I am in the same boat as you but I do not have children. I am a single woman in her 50's who is single handedly caring for my 90 year old mother plus maintaining two households (mine and hers, she still lives in her own home). I work full time plus commute so I have very little free time to do much relaxing for myself but manage to get in a walk or reading.

The only way I am able to cope with my care giving is to just tell myself that this is temporary and that I have to just do what I have to do whether I like my life or not. I try to make sure I eat properly, get rest, and get in some exercise but that is really all I can do for myself right now.

I had to put friendships and possible romantic relationships on hold. That is just the way I manage it. I just told myself that it is impossible to keep up a "normal" lifestyle and I put it aside for now. I think that fighting against the reality that there are only limited hours in a day or a week is upsetting all of the time so it is easier for me if I just accept that for now, I am going to be tied down to my mother and I have to put aside other things in my life.

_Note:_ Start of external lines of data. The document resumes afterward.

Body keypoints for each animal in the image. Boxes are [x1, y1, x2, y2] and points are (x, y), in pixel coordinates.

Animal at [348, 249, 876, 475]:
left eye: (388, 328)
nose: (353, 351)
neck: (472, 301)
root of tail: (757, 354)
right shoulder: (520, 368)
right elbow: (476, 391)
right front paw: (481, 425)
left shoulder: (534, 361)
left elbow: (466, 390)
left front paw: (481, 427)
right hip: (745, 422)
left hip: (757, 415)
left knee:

Much of the advice I read about care giving tends to tell us that we should try to maintain a normal lifestyle and cut back on our parental obligations but this is not realistic. I find that I had to cut back on certain things like social life in order to keep my sanity.

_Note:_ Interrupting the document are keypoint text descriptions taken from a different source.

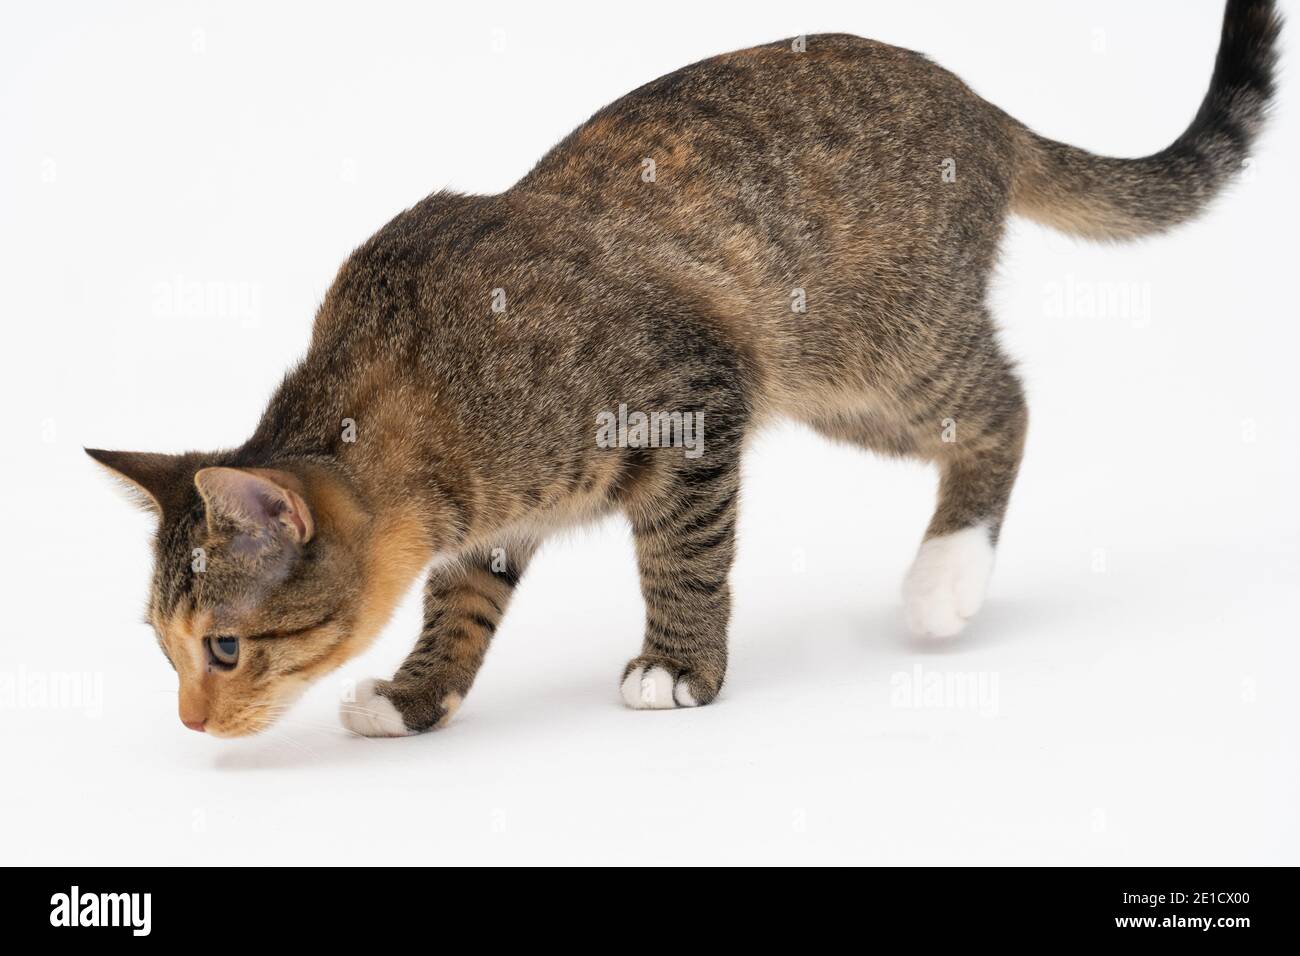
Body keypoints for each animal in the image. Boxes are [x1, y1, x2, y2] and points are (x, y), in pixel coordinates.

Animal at [89, 0, 1279, 738]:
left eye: (224, 650)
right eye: (162, 647)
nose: (189, 720)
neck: (414, 387)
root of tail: (982, 108)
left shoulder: (695, 401)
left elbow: (684, 554)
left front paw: (676, 664)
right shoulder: (498, 510)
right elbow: (463, 596)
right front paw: (421, 692)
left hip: (878, 354)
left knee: (1004, 404)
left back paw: (950, 573)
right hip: (834, 388)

Social life is not important to me, possibly for someone else, they might cut back on TV watching or exercising or baking cookies or things that are not important to them in order to maintain a social life. What I am trying to say is that if you want time with your children then make that a priority but cut back on something else which isn't important. It may be difficult to cut back on time with your parent, at least for now. Try to look on this time as temporary.